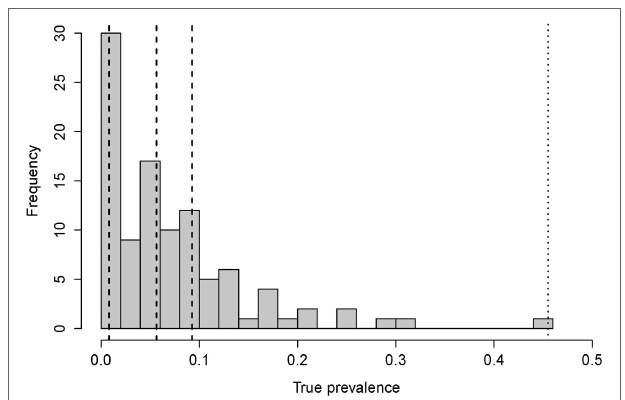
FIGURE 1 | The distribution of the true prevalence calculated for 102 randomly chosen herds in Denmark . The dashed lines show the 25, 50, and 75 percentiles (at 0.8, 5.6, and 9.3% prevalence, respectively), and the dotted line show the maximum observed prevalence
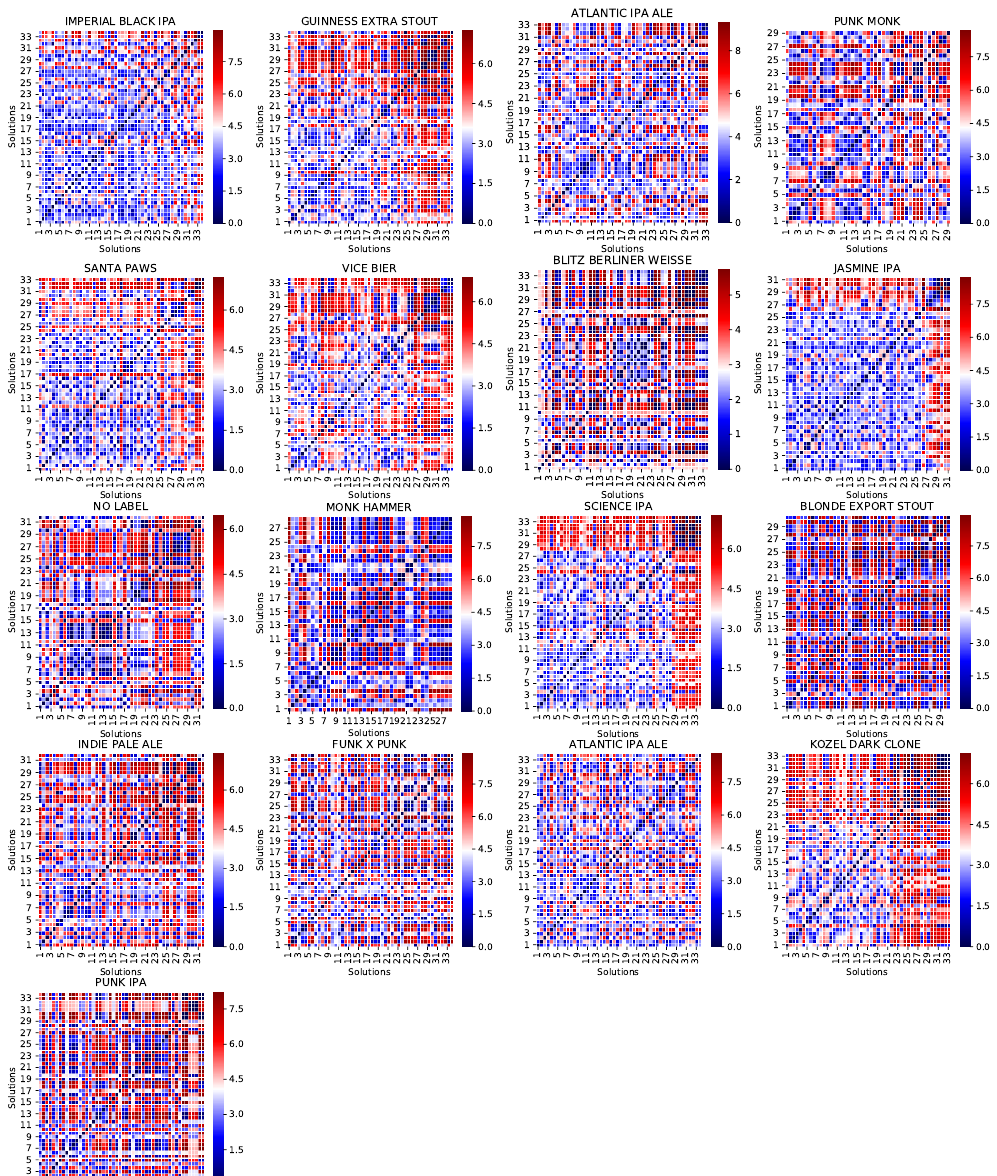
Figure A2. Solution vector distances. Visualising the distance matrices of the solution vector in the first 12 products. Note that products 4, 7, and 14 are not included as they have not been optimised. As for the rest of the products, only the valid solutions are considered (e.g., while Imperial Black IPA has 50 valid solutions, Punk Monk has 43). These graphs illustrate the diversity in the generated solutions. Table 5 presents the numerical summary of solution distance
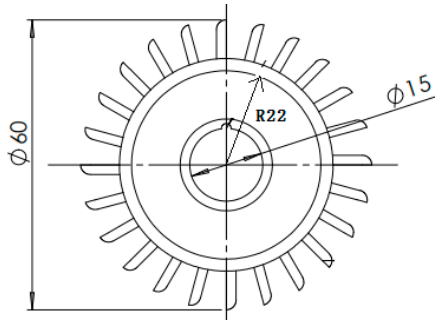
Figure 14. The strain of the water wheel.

> **What needs to be done**
Give back the whole listing exactly as written. Do not include any picture.

> **Written solution**
FIGURE 1 | The distribution of the true prevalence calculated for 102 randomly chosen herds in Denmark . The dashed lines show the 25, 50, and 75 percentiles (at 0.8, 5.6, and 9.3% prevalence, respectively), and the dotted line show the maximum observed prevalence
Figure A2. Solution vector distances. Visualising the distance matrices of the solution vector in the first 12 products. Note that products 4, 7, and 14 are not included as they have not been optimised. As for the rest of the products, only the valid solutions are considered (e.g., while Imperial Black IPA has 50 valid solutions, Punk Monk has 43). These graphs illustrate the diversity in the generated solutions. Table 5 presents the numerical summary of solution distance
Figure 14. The strain of the water wheel.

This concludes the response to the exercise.